The veteran was arrested after burning an American flag near the White House and says he plans on taking his case, if it proceeds, all the way to the U.S. Supreme Court. “Presidents don’t make law, and Congress will make no law that infringes upon our rights in accordance with the First Amendment,” Carey told reporters. Trump’s recent executive order declaring that flag-burning was a crime (EA discussed it here) prompted him to engage in civil disobedience.

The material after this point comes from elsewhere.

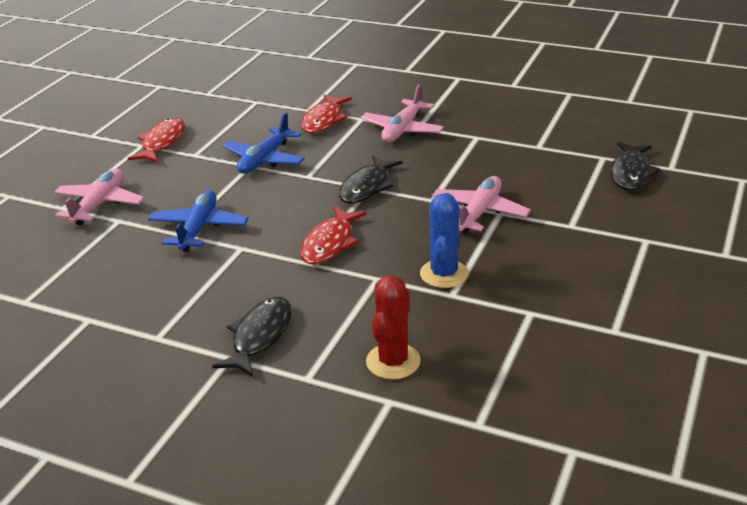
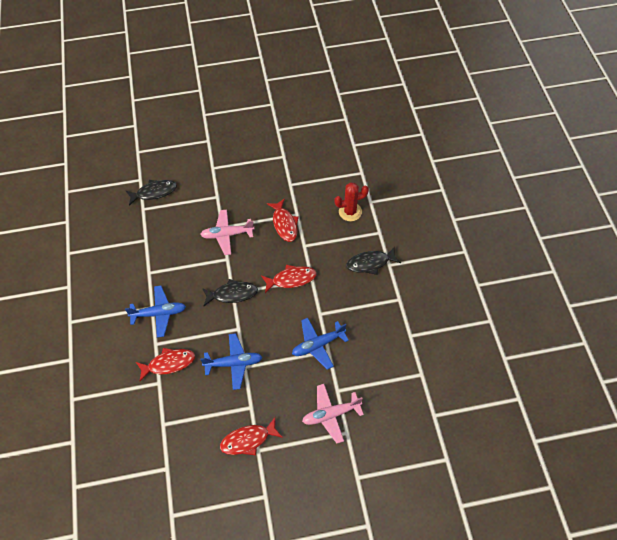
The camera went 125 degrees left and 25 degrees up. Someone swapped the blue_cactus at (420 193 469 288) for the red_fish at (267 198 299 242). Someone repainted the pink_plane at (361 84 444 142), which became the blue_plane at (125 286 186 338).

“I realized that I needed to, that day, go and burn a flag in front of the White House to have the biggest impact and send the message to the President that he’s not allowed to do that,” Carey explained, He burned the flag in Lafayette Square, across Pennsylvania Avenue from the White House, making sure that his defiance was captured in videos posted on social media.

Carey is seen telling bystanders that the President’s executive order violates the First Amendment. “I served over 20 years in the United States Army,” he said. “I fought for every single one of your rights to express yourself in however you feel that you may want to express yourself.”

In the earlier version of this post, I said at this point, “That’s the way to do it, Jay. The Founders would be proud. Good luck: I think you’ll win this one.” The problem is that as far as civil disobedience goes, at least, Jay did not accomplish his objective. As commenter Chris Marschner points out below, Jay was only charged with lighting a fire in an undesignated area and lighting a fire in a manner that causes damage to real property or park resources. He might as well have been burning New York Yankees pennant. There is no way his case will get to the Supreme Court, and he didn’t manage to violate the pseudo law he was protecting.

So there is one more requirement for ethical civil disobedience: competence. Under stand the law you’re trying to violate. Since Jay Carey didn’t, I can’t really award him an Ethics Hero designation for his attempt. But it was a sincere attempt.